Student: Benjamin Stölzner

First supervisors: Benjamin Joachimi (Astro), Andreas Korn (HEP)

Second supervisor: Ofer Lahav (Astro)

Entry year: 2019

Dome at Night, ©Large Synoptic Survey Telescope…

The Large Synoptic Survey Telescope (LSST; www.lsst.org) is the cornerstone for the largest and most ambitious galaxy survey ever undertaken, with first light in 2019. It will measure the shapes and brightness of more than a billion faint galaxies over a large fraction of the sky, which will allow us to gain unprecedented insight into the cosmic large-scale structure. The primary probes to explore the deep universe are the spatial patterns in the distribution of galaxies and the gravitational lensing effect. Gravitational lensing of distant galaxies is a powerful tool to map out the properties of the intervening matter distribution, irrespective of whether it is normal, bright matter or the still elusive dark matter. Together with the clustering of galaxies, lensing is therefore a central probe of cosmology with the LSST, which will yield world-leading constraints on the properties of dark matter, dark energy, and the laws of gravity.
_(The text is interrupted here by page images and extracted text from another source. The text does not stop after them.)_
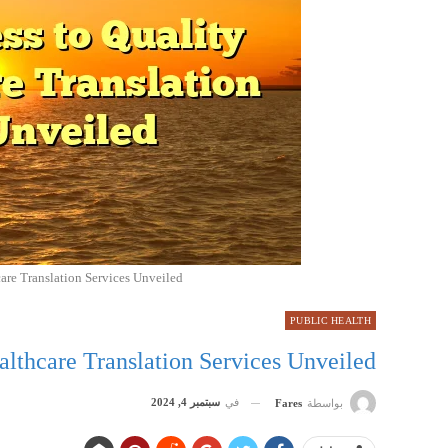
care Translation Services Unveiled
PUBLIC HEALTH
althcare Translation Services Unveiled
سبتمبر 4, 2024
في
Fares
بواسطة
Project: The development of methods to extract subtle cosmological signals from the huge amount of data, and the preparations for the imminent arrival of the first LSST images, is an on-going international effort. The student will develop key elements of the lensing and clustering analysis chains as a member of the LSST Dark Energy Science Collaboration and apply them to the first science data produced by the LSST during its commissioning phase from next year.